The Looming Tax Showdown

Who will blink first? New York State or the Oneida Indian Nation?

This year, the Oneida Nation and other tribes will pay taxes. The state plans to collect $200 million in sales and other taxes on goods sold by Indian-owned businesses in 2007-08. If Gov. Eliot L. Spitzer doesn’t enforce the law, his brand new budget will be revenue-short. Gov. Spitzer included sales and excise taxes on cigarettes and motor fuel in his budget plan back in January, and the state Legislature left the revenue line intact in its version of the budget that was adopted Sunday. The bid to collect sales and excise taxes is a turnaround in policy from that of former George E. Pataki, who broke with state legislators by rebuffing their efforts in recent years to force the collection of the levies through legislation.
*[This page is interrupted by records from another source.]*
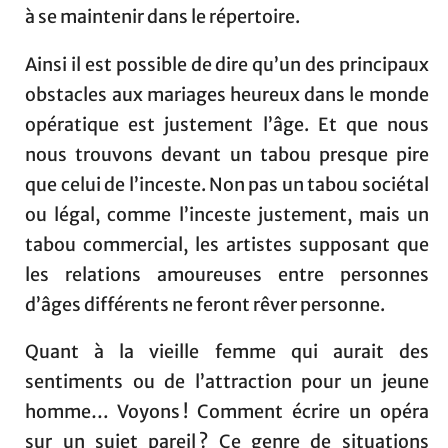
à se maintenir dans le répertoire.
Ainsi il est possible de dire qu’un des principaux
obstacles aux mariages heureux dans le monde
opératique est justement l’âge. Et que nous
nous trouvons devant un tabou presque pire
que celui de l’inceste. Non pas un tabou sociétal
ou légal, comme l’inceste justement, mais un
tabou commercial, les artistes supposant que
les relations amoureuses entre personnes
d’âges différents ne feront rêver personne.
Quant à la vieille femme qui aurait des
sentiments ou de l’attraction pour un jeune
homme… Voyons ! Comment écrire un opéra
sur un sujet pareil ? Ce genre de situations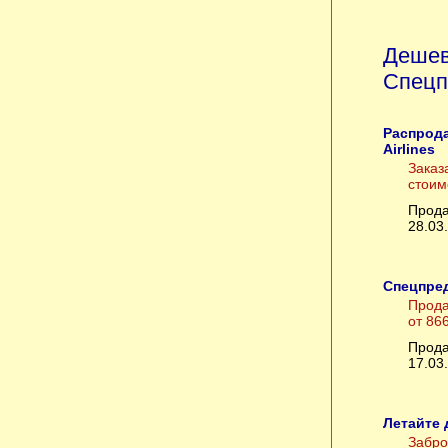
Дешев
Спецп
Распрода
Airlines
Заказ
стоим
Прода
28.03
Спецпред
Прода
от 86
Прода
17.03
Летайте 
Забро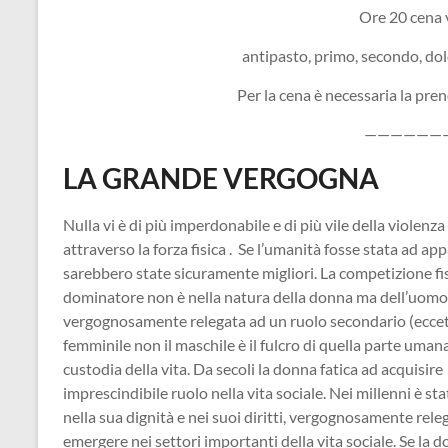
Ore 20 cena 
antipasto, primo, secondo, dol
Per la cena è necessaria la pr
——————
LA GRANDE VERGOGNA
Nulla vi è di più imperdonabile e di più vile della violen
attraverso la forza fisica . Se l’umanità fosse stata ad a
sarebbero state sicuramente migliori. La competizione fis
dominatore non è nella natura della donna ma dell’uomo.
vergognosamente relegata ad un ruolo secondario (eccetto
femminile non il maschile è il fulcro di quella parte uman
custodia della vita. Da secoli la donna fatica ad acquisi
imprescindibile ruolo nella vita sociale. Nei millenni è st
nella sua dignità e nei suoi diritti, vergognosamente rele
emergere nei settori importanti della vita sociale. Se la 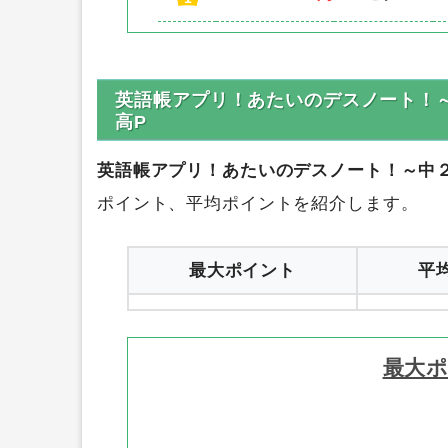
順位
ポイント数
サイト名
0円
ハピタス
1
英語帳アプリ！あたいのデスノート！～
高P
英語帳アプリ！あたいのデスノート！～中２
ポイント、平均ポイントを紹介します。
最大ポイント
平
In the past our state government has always backed down on it's repeated empty threats to collect taxes on the Nation, but Spitzer's inclusion of tax revenue from Indian-owned businesses in the budget and the Department of the Interior's re-evaluation of the gaming compact makes it look like things will finally come to a head this month. This issue has dragged on for years, to the detriment of all parties, and it's time that it finally gets resolved, one way or the other.

Oh, and I think Spitzer will blink first. The Nation is more than willing to stand up against both the state and the federal government and, realistically, there's little either can do to punish the tribe without setting off a public relations disaster.